When my wife mentioned an upcoming conference in Sydney and asked if I would like to come along, I didn’t need much persuasion. It has been on my list of must-see cities for quite some time. I jumped on the internet and booked two cheap tickets, realizing my mistake a minute too late, when it popped out of my printer. My error was in not realizing that there are two airports in Melbourne.

Tullamarine International Airport is about ten minutes away in light traffic, twenty at rush hour. The other airport is located some 62 kilometers southwest of here, right outside the city of Geelong, a metropolis of some 205,000.

When I called two minutes later to report my mistake and ask for assistance, I was informed that the discount airline owned by Qantas could not fly from Tullamarine because they would be competing with the mother company. I could write off the tickets I had just purchased, or fly out of Avalon, where parking was cheap.

So, we got up early. Halfway across the bridge the reminder in my brain went off, the senility signal that lets me know I have done something really dumb. We were heading for a city with one of the most spectacular settings in the world and I had just forgotten my camera. To my mind, I was going practically naked.

Traffic was light, so we arrived early, only to discover that the departure had been delayed a half hour. I had been notified by email but hadn’t realized it.

The comedy of errors was just beginning. The conference was being held in a lovely hotel at Coogee Beach, right on the ocean. The morning paper predicted rain– all three days. Rain like I had never seen in Melbourne. Monsoon rain.

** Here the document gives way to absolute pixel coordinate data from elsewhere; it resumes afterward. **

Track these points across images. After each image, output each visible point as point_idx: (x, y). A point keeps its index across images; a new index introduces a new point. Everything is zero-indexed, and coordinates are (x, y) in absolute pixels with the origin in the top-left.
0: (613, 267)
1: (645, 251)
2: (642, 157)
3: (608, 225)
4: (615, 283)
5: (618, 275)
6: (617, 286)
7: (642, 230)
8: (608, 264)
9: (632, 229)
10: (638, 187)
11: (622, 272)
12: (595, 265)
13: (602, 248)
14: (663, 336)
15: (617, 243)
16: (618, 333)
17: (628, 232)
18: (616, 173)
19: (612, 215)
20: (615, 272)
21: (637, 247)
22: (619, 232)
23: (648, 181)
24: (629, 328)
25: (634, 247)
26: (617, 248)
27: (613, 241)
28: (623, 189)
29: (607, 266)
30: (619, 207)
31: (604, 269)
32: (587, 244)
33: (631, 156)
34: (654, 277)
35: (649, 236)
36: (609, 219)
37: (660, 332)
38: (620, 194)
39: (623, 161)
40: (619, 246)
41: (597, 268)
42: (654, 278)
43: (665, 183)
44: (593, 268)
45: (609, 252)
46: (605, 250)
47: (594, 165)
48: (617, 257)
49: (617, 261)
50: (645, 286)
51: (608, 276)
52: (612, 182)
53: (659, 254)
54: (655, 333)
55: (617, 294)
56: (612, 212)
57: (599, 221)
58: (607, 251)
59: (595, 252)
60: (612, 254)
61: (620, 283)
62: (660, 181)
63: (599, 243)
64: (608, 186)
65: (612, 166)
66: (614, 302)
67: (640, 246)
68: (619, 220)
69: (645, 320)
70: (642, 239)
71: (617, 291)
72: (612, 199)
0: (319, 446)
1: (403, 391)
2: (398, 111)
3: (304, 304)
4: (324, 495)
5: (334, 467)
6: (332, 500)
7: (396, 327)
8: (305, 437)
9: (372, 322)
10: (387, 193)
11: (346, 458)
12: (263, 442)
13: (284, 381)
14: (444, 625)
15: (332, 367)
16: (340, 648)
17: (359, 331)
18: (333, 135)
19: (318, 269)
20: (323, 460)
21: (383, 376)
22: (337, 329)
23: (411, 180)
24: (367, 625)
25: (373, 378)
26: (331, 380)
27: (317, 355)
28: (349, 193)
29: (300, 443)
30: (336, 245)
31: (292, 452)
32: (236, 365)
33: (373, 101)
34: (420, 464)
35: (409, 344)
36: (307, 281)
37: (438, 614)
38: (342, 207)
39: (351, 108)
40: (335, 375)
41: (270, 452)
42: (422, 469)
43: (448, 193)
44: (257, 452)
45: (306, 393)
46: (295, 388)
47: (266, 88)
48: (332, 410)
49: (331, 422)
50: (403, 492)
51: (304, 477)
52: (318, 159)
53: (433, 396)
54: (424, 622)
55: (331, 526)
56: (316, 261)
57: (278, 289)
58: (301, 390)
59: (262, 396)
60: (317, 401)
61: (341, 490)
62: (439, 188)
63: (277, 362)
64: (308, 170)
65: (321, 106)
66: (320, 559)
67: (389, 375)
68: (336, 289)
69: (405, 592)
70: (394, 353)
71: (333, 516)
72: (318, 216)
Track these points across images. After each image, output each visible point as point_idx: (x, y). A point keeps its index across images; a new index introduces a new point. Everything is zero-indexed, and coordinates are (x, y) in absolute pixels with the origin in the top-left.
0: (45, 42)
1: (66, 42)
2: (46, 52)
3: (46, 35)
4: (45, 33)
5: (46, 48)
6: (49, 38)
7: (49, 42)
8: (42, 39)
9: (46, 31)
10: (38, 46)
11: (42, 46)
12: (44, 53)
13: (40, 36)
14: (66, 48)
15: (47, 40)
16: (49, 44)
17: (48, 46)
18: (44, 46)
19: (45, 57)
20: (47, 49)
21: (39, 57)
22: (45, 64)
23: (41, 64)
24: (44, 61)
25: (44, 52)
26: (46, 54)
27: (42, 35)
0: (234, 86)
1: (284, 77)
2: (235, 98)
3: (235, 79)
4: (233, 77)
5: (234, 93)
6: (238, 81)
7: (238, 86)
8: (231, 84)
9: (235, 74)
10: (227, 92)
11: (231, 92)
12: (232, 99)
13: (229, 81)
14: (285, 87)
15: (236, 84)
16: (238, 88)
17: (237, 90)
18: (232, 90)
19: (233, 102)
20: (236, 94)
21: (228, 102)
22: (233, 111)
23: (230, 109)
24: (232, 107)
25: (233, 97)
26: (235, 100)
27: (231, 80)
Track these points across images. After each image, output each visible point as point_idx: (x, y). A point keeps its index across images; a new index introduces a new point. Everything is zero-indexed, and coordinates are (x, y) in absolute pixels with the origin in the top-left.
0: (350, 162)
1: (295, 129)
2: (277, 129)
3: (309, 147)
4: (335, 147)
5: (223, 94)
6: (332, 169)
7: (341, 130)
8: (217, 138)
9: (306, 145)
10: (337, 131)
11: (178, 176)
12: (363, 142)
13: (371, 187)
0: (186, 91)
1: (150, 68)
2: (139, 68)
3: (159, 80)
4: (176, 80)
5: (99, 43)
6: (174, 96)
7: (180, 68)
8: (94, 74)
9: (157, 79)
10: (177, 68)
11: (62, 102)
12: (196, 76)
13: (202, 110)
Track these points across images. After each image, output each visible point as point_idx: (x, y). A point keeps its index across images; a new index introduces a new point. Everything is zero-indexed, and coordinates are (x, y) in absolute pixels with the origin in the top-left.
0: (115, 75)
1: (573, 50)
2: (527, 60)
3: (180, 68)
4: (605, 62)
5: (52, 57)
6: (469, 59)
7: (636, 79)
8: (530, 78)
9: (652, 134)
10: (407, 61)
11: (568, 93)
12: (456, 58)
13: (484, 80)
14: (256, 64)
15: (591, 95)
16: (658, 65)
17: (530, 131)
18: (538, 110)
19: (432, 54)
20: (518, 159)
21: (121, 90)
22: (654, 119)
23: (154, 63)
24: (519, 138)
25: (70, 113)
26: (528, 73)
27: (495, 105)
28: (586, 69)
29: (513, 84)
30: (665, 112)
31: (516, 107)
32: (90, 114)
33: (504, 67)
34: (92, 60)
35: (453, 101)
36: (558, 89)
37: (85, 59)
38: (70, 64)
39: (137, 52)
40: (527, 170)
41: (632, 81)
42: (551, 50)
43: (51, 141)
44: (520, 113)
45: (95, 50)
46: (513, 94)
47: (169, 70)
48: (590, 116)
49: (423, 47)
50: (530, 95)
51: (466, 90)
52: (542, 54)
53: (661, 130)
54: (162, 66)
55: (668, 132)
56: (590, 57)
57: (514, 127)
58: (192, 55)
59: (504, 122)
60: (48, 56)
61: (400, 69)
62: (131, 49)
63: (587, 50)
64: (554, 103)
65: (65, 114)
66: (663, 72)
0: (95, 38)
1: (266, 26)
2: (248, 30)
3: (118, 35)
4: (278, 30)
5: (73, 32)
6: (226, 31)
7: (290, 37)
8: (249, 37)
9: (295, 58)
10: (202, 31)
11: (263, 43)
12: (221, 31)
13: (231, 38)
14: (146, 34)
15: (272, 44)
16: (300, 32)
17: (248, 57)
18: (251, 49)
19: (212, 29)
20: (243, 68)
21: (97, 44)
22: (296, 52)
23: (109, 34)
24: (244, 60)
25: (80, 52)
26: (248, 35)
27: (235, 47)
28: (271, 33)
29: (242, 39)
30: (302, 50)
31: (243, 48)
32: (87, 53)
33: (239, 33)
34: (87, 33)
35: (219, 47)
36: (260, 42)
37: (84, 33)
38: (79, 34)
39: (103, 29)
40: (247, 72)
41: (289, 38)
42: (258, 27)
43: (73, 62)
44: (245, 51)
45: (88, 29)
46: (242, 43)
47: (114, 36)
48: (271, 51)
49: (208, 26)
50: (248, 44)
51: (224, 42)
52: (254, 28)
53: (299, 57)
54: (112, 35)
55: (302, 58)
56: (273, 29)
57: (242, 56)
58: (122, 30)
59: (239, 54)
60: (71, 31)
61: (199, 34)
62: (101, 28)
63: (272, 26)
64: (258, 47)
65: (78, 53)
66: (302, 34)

Sydney had the good sense to provide its airport with rail transport, so we took the train into the City. We braved the downpour a few blocks to a friend’s flat. She had a fine view of the harbor, and planned to offer us lunch on the patio, followed by a good beach walk.

After lunch we went for a drive instead. The next morning it was only spitting out so I set off on a constitutional from Coogee to Bondi Beach. There were no bronzed bodies to distract me. Wind was whipping up waves across the beautiful rocky shore. Halfway there I came across a cemetery where the dead have the most amazing view.

To a surfer, wet is wet. The famous Bondi beach was deserted except for human seals. I caught a bus into the city and it was there the deluge broke. The word rain is inadequate. It was coming down in buckets.

I ducked into an upscale noodle place and settled in for a long lunch. Everyone out on the street was moving very quickly, battling the fierce wind and rain with inadequate umbrellas. Smokers huddled in doorways.

The Museum of Sydney was right across the street, a port in a storm. It was a good place to begin my visit. Inside, I came across a wonderfully apt quote by the accomplished Australian author, Geoffrey Dutton.

“Sydney’s shape was determined by the sea, and like the sea it lies open and glowing to the eye. When it rains in Sydney, the water comes down in sheets… shoes grow mould in the cupboards. But Sydney, you remember, is a soft light on golden sandstone, the attack of the ocean, the shelter of the Harbour.”

The next day the rain let up. I was finally able to explore without gumboots. I circumnavigated the famous opera house, walked under the towering bridge, toured the laneways of the Rocks. When asked, I graciously offered to snap fellow tourists in front of the obligatory backdrops. Feeling naked.

But then I began to accept the fact. It is hard to really see when you are busy snapping. And I would have been taking the same pictures as everyone else. They are all on Flickr. Check it out. Sydney. It’s one spectacular place.